Chicago’s reputation as a place to do business rather than a tourist destination is holding back the recovery of its hotels.
Downtown hotels ended 2021 with an average occupancy rate of 43 percent, Crain’s reported, up from 27 percent in 2020 and nowhere near the pre-pandemic rate of 74 percent. Nationwide, the average was 58 percent compared with 66 percent in 2019.
Trade shows and conventions, which haven’t yet rebounded, typically account for as much as a fifth of downtown hotel bookings.
“For a lot of people, being in the office is still not a thing. As long as people aren’t back in the office, downtown areas will continue to hurt” without more corporate business travel, Jan Freitag, national director of hospitality analytics for CoStar Group told Crain’s.
The city isn’t alone among large markets. Revenue per available room was down by 33 percent last year compared to 2019 levels among the nation’s 25 biggest markets, while the national average fell 17 percent, Crain’s reported. Hotels in the Chicago area underperformed both, as revenue slipped 40 percent.
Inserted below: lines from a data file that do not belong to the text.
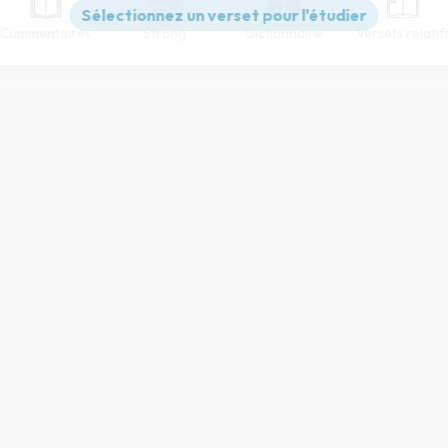
Commentaires
Strong
Dictionnaire
Versets relatif
Paramètres de lecture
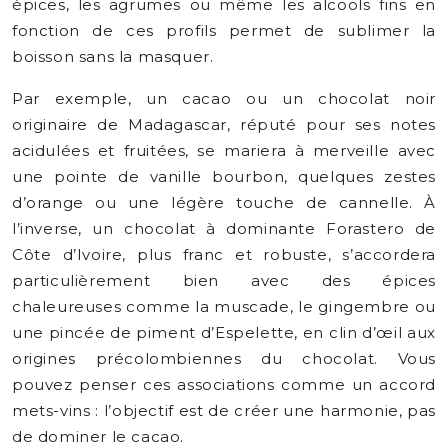
épices, les agrumes ou même les alcools fins en
fonction de ces profils permet de sublimer la
boisson sans la masquer.
Par exemple, un cacao ou un chocolat noir
originaire de Madagascar, réputé pour ses notes
acidulées et fruitées, se mariera à merveille avec
une pointe de vanille bourbon, quelques zestes
d’orange ou une légère touche de cannelle. À
l’inverse, un chocolat à dominante Forastero de
Côte d’Ivoire, plus franc et robuste, s’accordera
particulièrement bien avec des épices
chaleureuses comme la muscade, le gingembre ou
une pincée de piment d’Espelette, en clin d’œil aux
origines précolombiennes du chocolat. Vous
pouvez penser ces associations comme un accord
mets-vins : l’objectif est de créer une harmonie, pas
de dominer le cacao.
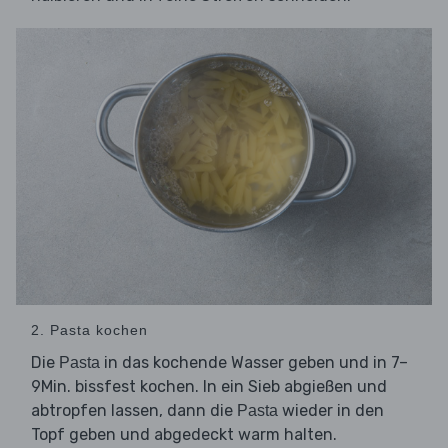
2. Pasta kochen
Die
in das kochende Wasser geben und in 7–
Pasta
9Min. bissfest kochen. In ein Sieb abgießen und
abtropfen lassen, dann die
wieder in den
Pasta
Topf geben und abgedeckt warm halten.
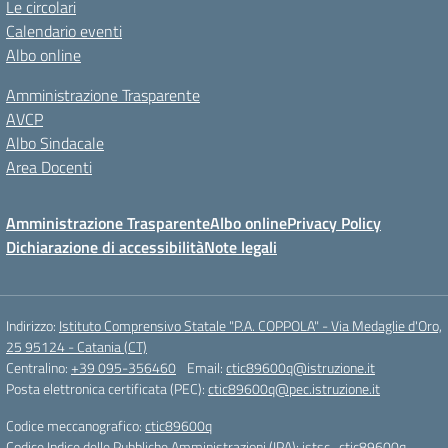
Le circolari
Calendario eventi
Albo online
Amministrazione Trasparente
AVCP
Albo Sindacale
Area Docenti
Amministrazione Trasparente
Albo online
Privacy Policy
Dichiarazione di accessibilità
Note legali
Indirizzo:
Istituto Comprensivo Statale "P.A. COPPOLA" - Via Medaglie d'Oro,
25 95124 - Catania (CT)
Centralino:
+39 095-356460
Email:
ctic89600q@istruzione.it
Posta elettronica certificata (PEC):
ctic89600q@pec.istruzione.it
Codice meccanografico:
ctic89600q
Codice Indice delle Pubbliche Amministrazioni (IPA): istsc_ctic89600q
Investors still have some reason for optimism. The Chicago Loop Alliance last month reported pedestrian counts, hotels and office occupancy all hit their highest pandemic-era rates at the end of last year compared with the same period of 2019.
While leisure travel picked up in the summer last year as vaccination rates rose, waves of Covid variants shut it down. Travel may revive this year, staving off more hotel distress. Properties that have been transferred to lenders or are in foreclosure include the Hilton Hotel Magnificent Mile. Others have traded hands at prices less than or barely more than the debt owed on them.